[Data records]
★ ★ ★
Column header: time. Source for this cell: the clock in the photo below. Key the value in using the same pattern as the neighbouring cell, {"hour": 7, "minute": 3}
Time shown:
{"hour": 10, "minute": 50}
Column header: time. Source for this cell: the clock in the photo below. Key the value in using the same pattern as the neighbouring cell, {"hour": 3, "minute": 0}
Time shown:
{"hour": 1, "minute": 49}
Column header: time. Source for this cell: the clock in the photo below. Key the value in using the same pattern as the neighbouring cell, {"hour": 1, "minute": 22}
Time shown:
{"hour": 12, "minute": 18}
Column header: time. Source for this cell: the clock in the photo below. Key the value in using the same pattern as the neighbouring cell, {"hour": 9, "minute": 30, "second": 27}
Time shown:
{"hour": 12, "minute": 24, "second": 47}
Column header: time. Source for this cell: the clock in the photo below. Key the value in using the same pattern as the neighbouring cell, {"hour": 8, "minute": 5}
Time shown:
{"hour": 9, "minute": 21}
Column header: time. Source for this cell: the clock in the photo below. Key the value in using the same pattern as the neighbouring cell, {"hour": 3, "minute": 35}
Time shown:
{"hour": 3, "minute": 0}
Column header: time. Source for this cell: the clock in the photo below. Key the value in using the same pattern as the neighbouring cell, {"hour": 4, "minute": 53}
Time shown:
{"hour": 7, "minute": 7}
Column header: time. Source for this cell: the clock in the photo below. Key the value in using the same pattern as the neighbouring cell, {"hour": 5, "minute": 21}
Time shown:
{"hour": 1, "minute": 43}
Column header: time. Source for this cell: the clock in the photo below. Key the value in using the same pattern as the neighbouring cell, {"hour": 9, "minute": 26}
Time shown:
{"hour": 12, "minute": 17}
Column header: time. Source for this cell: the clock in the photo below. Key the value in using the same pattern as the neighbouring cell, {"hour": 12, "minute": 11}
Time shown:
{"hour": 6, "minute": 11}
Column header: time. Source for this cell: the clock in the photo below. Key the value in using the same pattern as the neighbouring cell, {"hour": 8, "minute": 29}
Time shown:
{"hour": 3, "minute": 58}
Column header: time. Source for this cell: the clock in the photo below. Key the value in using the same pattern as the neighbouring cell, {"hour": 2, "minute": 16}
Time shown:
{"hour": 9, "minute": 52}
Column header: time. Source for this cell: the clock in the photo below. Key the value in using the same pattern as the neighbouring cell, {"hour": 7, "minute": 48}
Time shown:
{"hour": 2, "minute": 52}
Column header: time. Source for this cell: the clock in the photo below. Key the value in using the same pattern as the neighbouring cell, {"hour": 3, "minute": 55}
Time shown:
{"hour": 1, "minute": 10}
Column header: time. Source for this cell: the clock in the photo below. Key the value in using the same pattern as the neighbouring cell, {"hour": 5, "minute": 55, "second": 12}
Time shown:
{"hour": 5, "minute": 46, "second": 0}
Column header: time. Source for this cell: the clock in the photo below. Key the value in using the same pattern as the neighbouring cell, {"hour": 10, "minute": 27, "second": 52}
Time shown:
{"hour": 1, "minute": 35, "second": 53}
★ ★ ★
[Exercise instructions]:
Please count how many lines of the items above contain the string "second" in that exact case, and reply with the number alone.

[Output of the task]:
6